Bald Eagles have made a remarkable comeback since their national decline in the middle decades of the 20th century. We are collaborating with geneticists at Oklahoma State University to help map the genetics of the population post-recovery in order to serve as a model for other species. This project is unique because it involves the work of TRC’s research and rehabilitation teams by using a DNA sample collected from a rehabilitated bald eagle, the oldest known west of the Mississippi river. Her DNA is being used to determine how one individual can impact the genetics of an entire population or species.

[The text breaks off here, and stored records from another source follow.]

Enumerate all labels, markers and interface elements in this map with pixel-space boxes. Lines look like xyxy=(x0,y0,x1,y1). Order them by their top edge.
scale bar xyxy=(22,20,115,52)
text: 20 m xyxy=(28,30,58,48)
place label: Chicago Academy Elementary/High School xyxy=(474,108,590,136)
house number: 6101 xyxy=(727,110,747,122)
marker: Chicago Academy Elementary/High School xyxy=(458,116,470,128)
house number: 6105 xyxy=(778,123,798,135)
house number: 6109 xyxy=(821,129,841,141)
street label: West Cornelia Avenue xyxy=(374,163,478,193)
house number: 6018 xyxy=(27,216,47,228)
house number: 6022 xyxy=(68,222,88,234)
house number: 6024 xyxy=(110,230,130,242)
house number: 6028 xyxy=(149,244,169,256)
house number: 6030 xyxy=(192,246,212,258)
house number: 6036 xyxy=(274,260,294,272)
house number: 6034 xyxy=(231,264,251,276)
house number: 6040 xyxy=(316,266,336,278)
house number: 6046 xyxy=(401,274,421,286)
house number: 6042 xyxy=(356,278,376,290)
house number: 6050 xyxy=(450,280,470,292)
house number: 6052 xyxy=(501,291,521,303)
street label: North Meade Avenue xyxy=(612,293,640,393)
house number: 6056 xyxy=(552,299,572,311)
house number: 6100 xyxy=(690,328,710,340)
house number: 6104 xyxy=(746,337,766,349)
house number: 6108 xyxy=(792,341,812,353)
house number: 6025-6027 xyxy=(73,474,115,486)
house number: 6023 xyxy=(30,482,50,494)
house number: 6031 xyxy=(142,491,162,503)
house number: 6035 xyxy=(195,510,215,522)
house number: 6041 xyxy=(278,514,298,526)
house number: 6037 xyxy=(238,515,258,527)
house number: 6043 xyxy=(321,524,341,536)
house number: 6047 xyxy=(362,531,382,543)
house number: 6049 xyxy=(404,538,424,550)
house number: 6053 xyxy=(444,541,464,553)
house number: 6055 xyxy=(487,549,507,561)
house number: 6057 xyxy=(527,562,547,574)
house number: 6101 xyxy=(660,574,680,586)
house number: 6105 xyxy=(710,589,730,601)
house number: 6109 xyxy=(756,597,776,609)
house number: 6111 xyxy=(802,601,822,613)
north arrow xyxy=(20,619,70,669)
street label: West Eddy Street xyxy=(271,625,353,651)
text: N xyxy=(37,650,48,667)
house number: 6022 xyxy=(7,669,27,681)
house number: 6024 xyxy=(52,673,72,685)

Many raptors are at risk of lead poisoning from consuming shot animals, gut piles, and fishing tackle each year. We are defining risk and solutions by tracking how big-game hunting, varmint shooting, upland hunting and angling relates to lead exposure in eagles and hawks. In ravens, we are working to determine if there is a natural resistance to lead poisoning with an aim at formulating a chelation treatment for other birds affected by lead poisoning. Check out the Sporting Lead-Free initiative that we launched to encourage the use of voluntary lead-free ammunition and tackle in the field and promote the conservation ethics of our sporting communities
The small population of Greater Sage-grouse that occur across seven leks in the Jackson Hole Valley of Wyoming have been identified as genetically distinct from Greater Sage-grouse in the vicinity of Pinedale, Wyoming. We are conducting further genetic analysis of samples collected from these Sage-grouse to understand the degree of inbreeding and genetic isolation that is occurring within the population in the Jackson Hole Valley.